Flay’s New York City restaurant Gato, located on Lafayette Street in NoHo, also a pandemic casualty, will serve as the location for the Northern migration of Miami’s Kyu. The popular Asian barbecue concept makes its way to New York City in March under the leadership of chef Christopher Arellanes. Kyu opened in Wynwood in 2016 and was acquired by billionaire brothers David and Simon Reuben with a plan for global expansion. “We are heading to New York City and then Las Vegas, L.A. and then into Europe,” Arellanes says.
The Up-and-Comers
Arellanes made his debut at this year’s SOBEWFF alongside breakout New York City culinary stars Ed Szymanski and Patricia Howard of Dame, who represented the event’s faction not hooked into a television deal. In fact, Szymanski says he has “no desire to be on television.” Instead, the couple is laser focused on raising the quality-of-life bar for restaurant workers in New York City. Szymanski spent time in the kitchen of April Bloomfield at the Spotted Pig and also did turns at Beatrice Inn (where he met Howard) and Cherry Point. Dame started as a pop-up in March 2020 and weathered a lot of storms to its brick-and-mortar opening in Manhattan’s Greenwich Village in June 2021. The concept: a British fish and chips restaurant. Szymanski also gained notoriety by hosting pop ups for other up-and-comers through Dame. As a restaurateur, Szymanski says he takes a smaller cut of the profits so the staff of Dame can be paid an equitable wage. He also closes down so they can all take time off.
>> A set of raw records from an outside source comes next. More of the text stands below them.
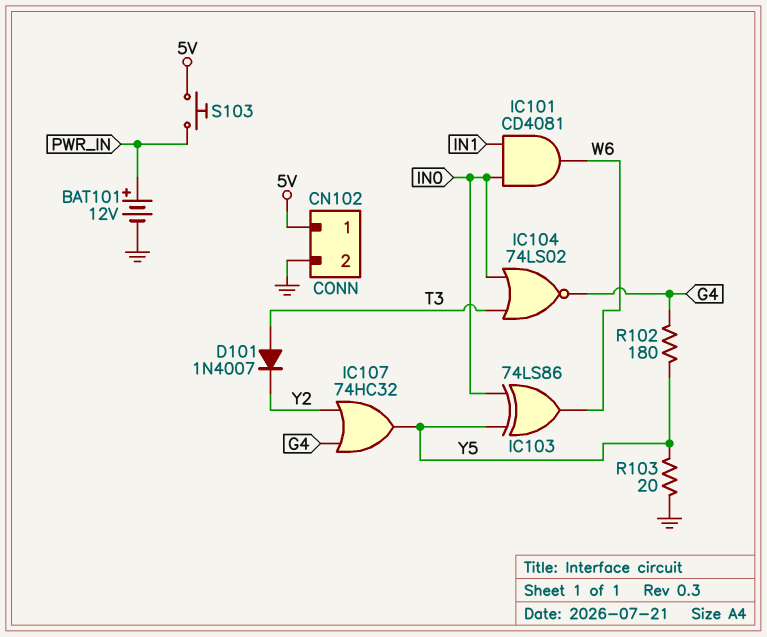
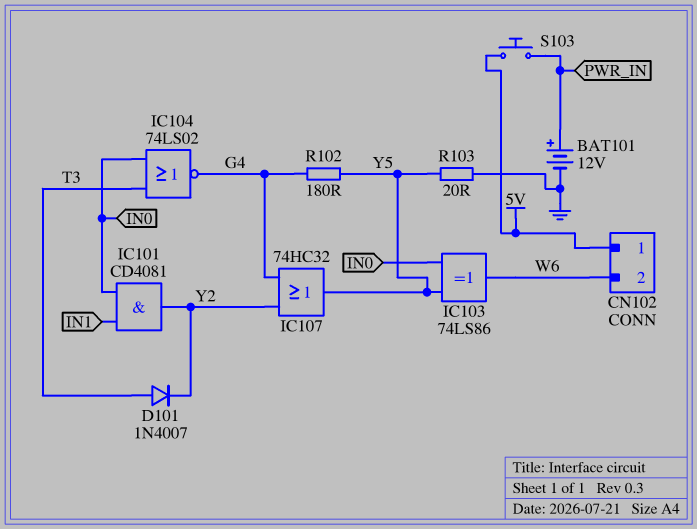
CN102 pin 2: GND -> W6
IC101: AND CD4081 (in IN0, in IN1, out W6) -> AND CD4081 (in IN0, in IN1, out Y2)

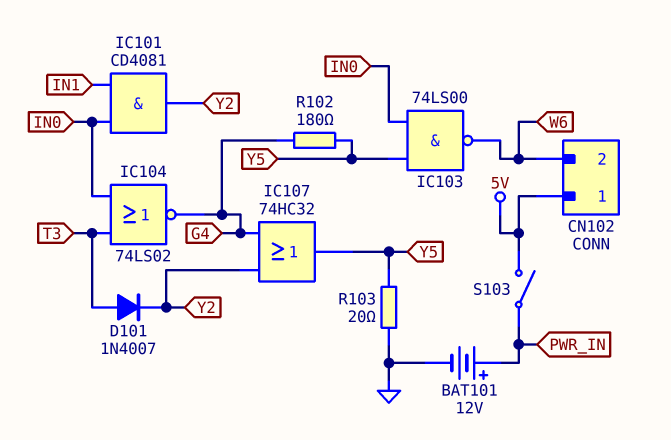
IC103: XOR 74LS86 (in IN0, in Y5, out W6) -> NAND 74LS00 (in IN0, in Y5, out W6)
S103: button (5V, PWR_IN) -> switch (5V, PWR_IN)

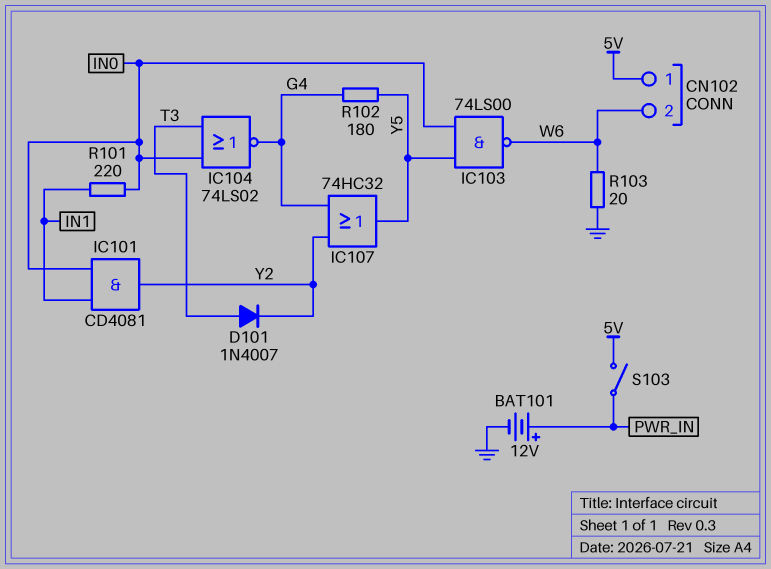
R101: none -> 220 (IN0, IN1)
R103: 20 (GND, Y5) -> 20 (GND, W6)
As Szymanski and Howard open new concepts, they plan to invest in the futures of their colleagues, using Dame to serve as an incubator for the staff to test out their ideas.
SOBEWFF is a 100-percent not-for-profit event that over the years has raised more than $33 million for Florida International University’s Chaplin School of Hospitality & Tourism Management.